К вечеру понадобилось достать дров из сарайчика; сумеречилось, сиреневело, чуть желтели огоньки фонарные; легким ходом пробежала Аграфена к знакомому месту, вся вздрагивая, внутренно холодея; вот и дрова, милые такие, пахучие — и там у каретного кто‑то возится, пахнет оттуда дегтем, шорником, шлеей…

— Али потеряла что, молодка?

Острый запах цигарки, картуз ловкий, крепкие, как из жил, руки.

— Так уж, потеряла или нет, про то вам знать не приходится…

— Ой ли?

И все ближе он, жутко, голова мутит — ясно: не уйдешь.

— Ой ли?

Дверка захлопнута, и как он дрожит, как целует, как наверное она знает, что уж это не то, что тогда, тихой весной, здесь кровь и огонь, огонь и беспощадность.

Через четверть часа бежала Аграфена через двор с дровами, домой, легко–пьяная и не себе уже принадлежащая. А Петька сплевывал, курил цигарку у ворот, и жадный, победный огонь лился из его глаз: весь свет казался ему добычей, а борьба — жгучей и опьянительной.

VIII

Летели дни, так же ходила барыня с ребенком, теплом веяло с неба, зазеленело все, — Аграфена горела. Казалось, не было лет сзади, нету впереди ничего, да и не надо— вся полна собой, кровавой своей любовью.

Поздно вечером, когда все засыпало, она тушила огонь на кухне и сидела в забытьи, глядя на звезды; а потом легко, сомнамбулически, ведомая властью светил любовных, выскальзывала на двор и, крадучись, к сеновалу. Здесь волны сена. О, как оно пахнет! И пока она лежала, в трепете ждала, майский месяц выползал из‑за сада, заглядывал золотым лучом в слуховое оконце: там он видел слушавшую Аграфену, — потом ловкие шаги — он.

Так, в майской тьме, задыхаясь на сене, трепеща от любви, зачала Аграфена новое бытие. Она почуяла это в такую же жгучую ночь, и Петру не сказала. Но, уйдя от него, когда забелел восток, пошла не к себе на кухню, а за сарай, в сад. Тут было тихо; матовой пеленой одели росы траву, молодые яблони стояли все в цвету, — белыми предутренними кораблями. Только вдали, где старая береза подымалась у забора, вдруг слабо завела свое курлыканье горлинка. Под сердцем Аграфены билась жизнь. Она стояла, точно предстала перед Богом, как покорный сосуд, скудельный сосуд Его благодати и ужаса, и некто тихою десницей навсегда отмахнул от нее время, когда была она беззаботной.

IX

С того дня Аграфена стала спокойнее, строже; даже барыня удивлялась: «Вы, будто, Аграфена, поумнели», — говорила и посмеивалась.

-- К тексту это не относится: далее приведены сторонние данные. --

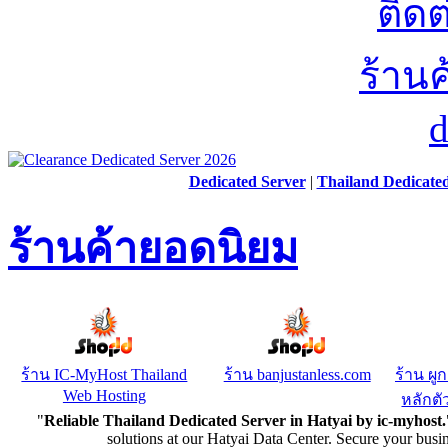
Dedicated Server
|
Thailand Dedicate
ร้านค้ายอดนิยม
ร้าน IC-MyHost Thailand
ร้าน banjustanless.com
ร้าน ผู
Web Hosting
หลักตัว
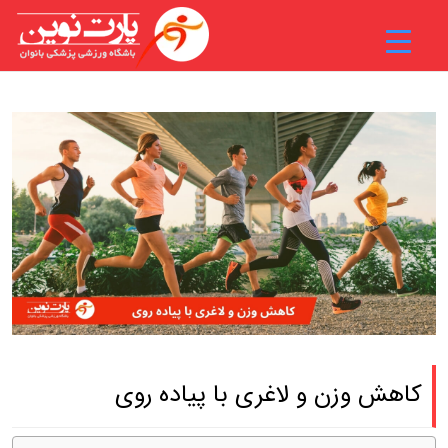
کاهش وزن و لاغری با پیاده روی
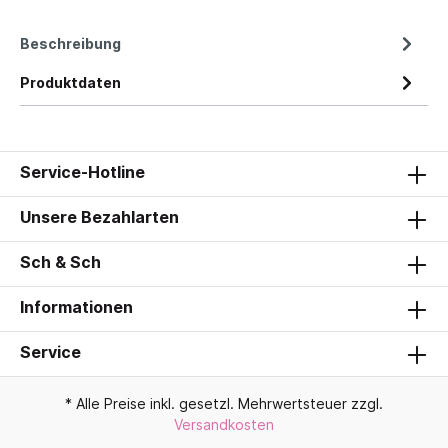
Beschreibung
Produktdaten
Service-Hotline
Unsere Bezahlarten
Sch & Sch
Informationen
Service
* Alle Preise inkl. gesetzl. Mehrwertsteuer zzgl.
Versandkosten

Аграфена краснела слегка, молчала. Но в душе у нее вставало нечто, чего раньше она не знала: будто тень от дальнего, жуткого доходила ей до ног и стремилась охватить всю: «Петя меня любит, надо б свадьбу сыграть, а чего‑то боязно».

На дворе над нею зубоскалили, говорили, что вешается Петьке на шею, да Петька не такой дурак, чтобы дать себя бабе в кабалу: пусть бы глядела, неравно другую подцепит.

— Все, милая, изменщики они, все ироды, была б моя воля, всех бы их на каторгу наладила.

Аграфена сердилась.

— Петя не изменщик. Не лисица какая‑нибудь.

Лысая кухарка охала. Мало верила Петру, как и другим.

— Присматривай, девушка, присматривай. Наше дело женское.